---------- EXTRACTED ENTRIES ----------
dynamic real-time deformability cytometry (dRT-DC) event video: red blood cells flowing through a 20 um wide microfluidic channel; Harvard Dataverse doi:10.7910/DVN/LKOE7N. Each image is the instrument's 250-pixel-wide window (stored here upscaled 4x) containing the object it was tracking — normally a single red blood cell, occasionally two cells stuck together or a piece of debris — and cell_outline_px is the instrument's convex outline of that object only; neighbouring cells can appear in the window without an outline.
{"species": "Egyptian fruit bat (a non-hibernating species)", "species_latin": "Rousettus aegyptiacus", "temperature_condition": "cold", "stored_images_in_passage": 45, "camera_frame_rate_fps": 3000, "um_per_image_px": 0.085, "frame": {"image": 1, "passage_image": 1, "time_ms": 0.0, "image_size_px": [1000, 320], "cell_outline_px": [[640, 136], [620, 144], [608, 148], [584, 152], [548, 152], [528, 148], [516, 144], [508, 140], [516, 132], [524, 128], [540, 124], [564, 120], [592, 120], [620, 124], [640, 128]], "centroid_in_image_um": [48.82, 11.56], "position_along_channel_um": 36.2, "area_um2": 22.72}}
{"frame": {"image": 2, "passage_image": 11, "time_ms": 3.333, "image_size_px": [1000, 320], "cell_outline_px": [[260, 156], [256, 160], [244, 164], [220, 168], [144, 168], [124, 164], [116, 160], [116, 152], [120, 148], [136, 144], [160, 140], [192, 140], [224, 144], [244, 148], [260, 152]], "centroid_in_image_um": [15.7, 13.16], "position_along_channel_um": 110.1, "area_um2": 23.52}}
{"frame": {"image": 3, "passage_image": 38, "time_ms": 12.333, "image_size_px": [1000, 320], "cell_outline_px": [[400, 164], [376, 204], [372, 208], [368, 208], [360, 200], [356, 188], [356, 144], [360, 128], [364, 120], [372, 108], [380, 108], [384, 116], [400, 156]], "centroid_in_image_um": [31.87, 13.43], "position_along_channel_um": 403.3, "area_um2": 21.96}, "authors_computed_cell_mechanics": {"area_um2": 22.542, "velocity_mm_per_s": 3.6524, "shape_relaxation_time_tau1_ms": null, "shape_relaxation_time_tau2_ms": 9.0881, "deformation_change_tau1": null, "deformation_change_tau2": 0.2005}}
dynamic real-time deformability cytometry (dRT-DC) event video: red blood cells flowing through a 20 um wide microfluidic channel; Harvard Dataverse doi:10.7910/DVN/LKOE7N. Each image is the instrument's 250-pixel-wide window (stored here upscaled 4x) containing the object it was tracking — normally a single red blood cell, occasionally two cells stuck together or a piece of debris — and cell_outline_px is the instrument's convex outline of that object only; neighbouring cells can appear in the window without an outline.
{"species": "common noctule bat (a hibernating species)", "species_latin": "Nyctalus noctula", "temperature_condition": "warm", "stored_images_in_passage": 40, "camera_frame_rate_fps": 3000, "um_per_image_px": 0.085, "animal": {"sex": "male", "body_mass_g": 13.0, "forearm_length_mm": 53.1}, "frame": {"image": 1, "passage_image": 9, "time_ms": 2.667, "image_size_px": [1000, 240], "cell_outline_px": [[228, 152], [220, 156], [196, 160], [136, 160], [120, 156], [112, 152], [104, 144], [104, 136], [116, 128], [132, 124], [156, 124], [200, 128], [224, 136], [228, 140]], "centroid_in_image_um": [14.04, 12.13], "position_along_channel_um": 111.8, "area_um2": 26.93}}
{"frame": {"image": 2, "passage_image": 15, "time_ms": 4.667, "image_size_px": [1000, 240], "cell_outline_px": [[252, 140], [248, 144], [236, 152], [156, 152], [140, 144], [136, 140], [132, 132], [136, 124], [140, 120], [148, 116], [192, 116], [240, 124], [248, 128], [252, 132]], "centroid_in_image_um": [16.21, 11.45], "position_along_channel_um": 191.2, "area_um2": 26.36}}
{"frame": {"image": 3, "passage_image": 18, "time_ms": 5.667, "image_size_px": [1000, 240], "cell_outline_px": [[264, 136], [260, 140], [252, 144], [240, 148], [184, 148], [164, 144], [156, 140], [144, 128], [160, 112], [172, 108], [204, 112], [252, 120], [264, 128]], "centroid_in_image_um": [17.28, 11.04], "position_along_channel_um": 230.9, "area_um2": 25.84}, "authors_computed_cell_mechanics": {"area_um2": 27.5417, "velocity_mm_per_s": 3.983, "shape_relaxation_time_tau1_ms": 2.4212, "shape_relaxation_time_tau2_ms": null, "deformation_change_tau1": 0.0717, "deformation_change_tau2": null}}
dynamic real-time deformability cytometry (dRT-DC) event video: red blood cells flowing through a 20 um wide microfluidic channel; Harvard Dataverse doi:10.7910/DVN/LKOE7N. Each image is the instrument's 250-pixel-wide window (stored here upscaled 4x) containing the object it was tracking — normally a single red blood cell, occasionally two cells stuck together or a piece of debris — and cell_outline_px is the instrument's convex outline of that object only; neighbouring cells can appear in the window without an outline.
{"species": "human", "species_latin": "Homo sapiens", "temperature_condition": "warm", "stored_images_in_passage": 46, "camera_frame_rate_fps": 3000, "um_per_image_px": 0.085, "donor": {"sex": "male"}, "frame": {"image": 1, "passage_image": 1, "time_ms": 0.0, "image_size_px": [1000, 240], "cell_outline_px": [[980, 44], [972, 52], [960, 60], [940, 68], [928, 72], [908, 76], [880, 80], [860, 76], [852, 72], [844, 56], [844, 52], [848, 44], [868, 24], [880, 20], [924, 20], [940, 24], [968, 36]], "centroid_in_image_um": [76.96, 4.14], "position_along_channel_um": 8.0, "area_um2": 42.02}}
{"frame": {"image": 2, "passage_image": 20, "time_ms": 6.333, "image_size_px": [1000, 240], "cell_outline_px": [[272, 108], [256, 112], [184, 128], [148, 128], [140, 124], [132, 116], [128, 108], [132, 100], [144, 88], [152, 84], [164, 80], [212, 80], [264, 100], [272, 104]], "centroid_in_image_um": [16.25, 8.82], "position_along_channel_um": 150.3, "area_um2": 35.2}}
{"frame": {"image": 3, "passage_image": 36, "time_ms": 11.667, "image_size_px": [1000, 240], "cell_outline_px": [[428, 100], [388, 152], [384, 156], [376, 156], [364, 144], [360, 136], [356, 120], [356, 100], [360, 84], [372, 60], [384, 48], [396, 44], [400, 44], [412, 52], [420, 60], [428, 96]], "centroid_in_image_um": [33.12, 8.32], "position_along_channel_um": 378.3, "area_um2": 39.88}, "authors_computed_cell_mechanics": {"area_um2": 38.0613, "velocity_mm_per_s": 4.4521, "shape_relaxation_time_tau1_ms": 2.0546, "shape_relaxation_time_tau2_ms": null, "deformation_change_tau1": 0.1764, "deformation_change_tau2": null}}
----------
● **YOUR TASK**:
Retype the listing. Match it exactly.

● **RESULT BELOW**:
dynamic real-time deformability cytometry (dRT-DC) event video: red blood cells flowing through a 20 um wide microfluidic channel; Harvard Dataverse doi:10.7910/DVN/LKOE7N. Each image is the instrument's 250-pixel-wide window (stored here upscaled 4x) containing the object it was tracking — normally a single red blood cell, occasionally two cells stuck together or a piece of debris — and cell_outline_px is the instrument's convex outline of that object only; neighbouring cells can appear in the window without an outline.
{"species": "Egyptian fruit bat (a non-hibernating species)", "species_latin": "Rousettus aegyptiacus", "temperature_condition": "cold", "stored_images_in_passage": 45, "camera_frame_rate_fps": 3000, "um_per_image_px": 0.085, "frame": {"image": 1, "passage_image": 1, "time_ms": 0.0, "image_size_px": [1000, 320], "cell_outline_px": [[640, 136], [620, 144], [608, 148], [584, 152], [548, 152], [528, 148], [516, 144], [508, 140], [516, 132], [524, 128], [540, 124], [564, 120], [592, 120], [620, 124], [640, 128]], "centroid_in_image_um": [48.82, 11.56], "position_along_channel_um": 36.2, "area_um2": 22.72}}
{"frame": {"image": 2, "passage_image": 11, "time_ms": 3.333, "image_size_px": [1000, 320], "cell_outline_px": [[260, 156], [256, 160], [244, 164], [220, 168], [144, 168], [124, 164], [116, 160], [116, 152], [120, 148], [136, 144], [160, 140], [192, 140], [224, 144], [244, 148], [260, 152]], "centroid_in_image_um": [15.7, 13.16], "position_along_channel_um": 110.1, "area_um2": 23.52}}
{"frame": {"image": 3, "passage_image": 38, "time_ms": 12.333, "image_size_px": [1000, 320], "cell_outline_px": [[400, 164], [376, 204], [372, 208], [368, 208], [360, 200], [356, 188], [356, 144], [360, 128], [364, 120], [372, 108], [380, 108], [384, 116], [400, 156]], "centroid_in_image_um": [31.87, 13.43], "position_along_channel_um": 403.3, "area_um2": 21.96}, "authors_computed_cell_mechanics": {"area_um2": 22.542, "velocity_mm_per_s": 3.6524, "shape_relaxation_time_tau1_ms": null, "shape_relaxation_time_tau2_ms": 9.0881, "deformation_change_tau1": null, "deformation_change_tau2": 0.2005}}
dynamic real-time deformability cytometry (dRT-DC) event video: red blood cells flowing through a 20 um wide microfluidic channel; Harvard Dataverse doi:10.7910/DVN/LKOE7N. Each image is the instrument's 250-pixel-wide window (stored here upscaled 4x) containing the object it was tracking — normally a single red blood cell, occasionally two cells stuck together or a piece of debris — and cell_outline_px is the instrument's convex outline of that object only; neighbouring cells can appear in the window without an outline.
{"species": "common noctule bat (a hibernating species)", "species_latin": "Nyctalus noctula", "temperature_condition": "warm", "stored_images_in_passage": 40, "camera_frame_rate_fps": 3000, "um_per_image_px": 0.085, "animal": {"sex": "male", "body_mass_g": 13.0, "forearm_length_mm": 53.1}, "frame": {"image": 1, "passage_image": 9, "time_ms": 2.667, "image_size_px": [1000, 240], "cell_outline_px": [[228, 152], [220, 156], [196, 160], [136, 160], [120, 156], [112, 152], [104, 144], [104, 136], [116, 128], [132, 124], [156, 124], [200, 128], [224, 136], [228, 140]], "centroid_in_image_um": [14.04, 12.13], "position_along_channel_um": 111.8, "area_um2": 26.93}}
{"frame": {"image": 2, "passage_image": 15, "time_ms": 4.667, "image_size_px": [1000, 240], "cell_outline_px": [[252, 140], [248, 144], [236, 152], [156, 152], [140, 144], [136, 140], [132, 132], [136, 124], [140, 120], [148, 116], [192, 116], [240, 124], [248, 128], [252, 132]], "centroid_in_image_um": [16.21, 11.45], "position_along_channel_um": 191.2, "area_um2": 26.36}}
{"frame": {"image": 3, "passage_image": 18, "time_ms": 5.667, "image_size_px": [1000, 240], "cell_outline_px": [[264, 136], [260, 140], [252, 144], [240, 148], [184, 148], [164, 144], [156, 140], [144, 128], [160, 112], [172, 108], [204, 112], [252, 120], [264, 128]], "centroid_in_image_um": [17.28, 11.04], "position_along_channel_um": 230.9, "area_um2": 25.84}, "authors_computed_cell_mechanics": {"area_um2": 27.5417, "velocity_mm_per_s": 3.983, "shape_relaxation_time_tau1_ms": 2.4212, "shape_relaxation_time_tau2_ms": null, "deformation_change_tau1": 0.0717, "deformation_change_tau2": null}}
dynamic real-time deformability cytometry (dRT-DC) event video: red blood cells flowing through a 20 um wide microfluidic channel; Harvard Dataverse doi:10.7910/DVN/LKOE7N. Each image is the instrument's 250-pixel-wide window (stored here upscaled 4x) containing the object it was tracking — normally a single red blood cell, occasionally two cells stuck together or a piece of debris — and cell_outline_px is the instrument's convex outline of that object only; neighbouring cells can appear in the window without an outline.
{"species": "human", "species_latin": "Homo sapiens", "temperature_condition": "warm", "stored_images_in_passage": 46, "camera_frame_rate_fps": 3000, "um_per_image_px": 0.085, "donor": {"sex": "male"}, "frame": {"image": 1, "passage_image": 1, "time_ms": 0.0, "image_size_px": [1000, 240], "cell_outline_px": [[980, 44], [972, 52], [960, 60], [940, 68], [928, 72], [908, 76], [880, 80], [860, 76], [852, 72], [844, 56], [844, 52], [848, 44], [868, 24], [880, 20], [924, 20], [940, 24], [968, 36]], "centroid_in_image_um": [76.96, 4.14], "position_along_channel_um": 8.0, "area_um2": 42.02}}
{"frame": {"image": 2, "passage_image": 20, "time_ms": 6.333, "image_size_px": [1000, 240], "cell_outline_px": [[272, 108], [256, 112], [184, 128], [148, 128], [140, 124], [132, 116], [128, 108], [132, 100], [144, 88], [152, 84], [164, 80], [212, 80], [264, 100], [272, 104]], "centroid_in_image_um": [16.25, 8.82], "position_along_channel_um": 150.3, "area_um2": 35.2}}
{"frame": {"image": 3, "passage_image": 36, "time_ms": 11.667, "image_size_px": [1000, 240], "cell_outline_px": [[428, 100], [388, 152], [384, 156], [376, 156], [364, 144], [360, 136], [356, 120], [356, 100], [360, 84], [372, 60], [384, 48], [396, 44], [400, 44], [412, 52], [420, 60], [428, 96]], "centroid_in_image_um": [33.12, 8.32], "position_along_channel_um": 378.3, "area_um2": 39.88}, "authors_computed_cell_mechanics": {"area_um2": 38.0613, "velocity_mm_per_s": 4.4521, "shape_relaxation_time_tau1_ms": 2.0546, "shape_relaxation_time_tau2_ms": null, "deformation_change_tau1": 0.1764, "deformation_change_tau2": null}}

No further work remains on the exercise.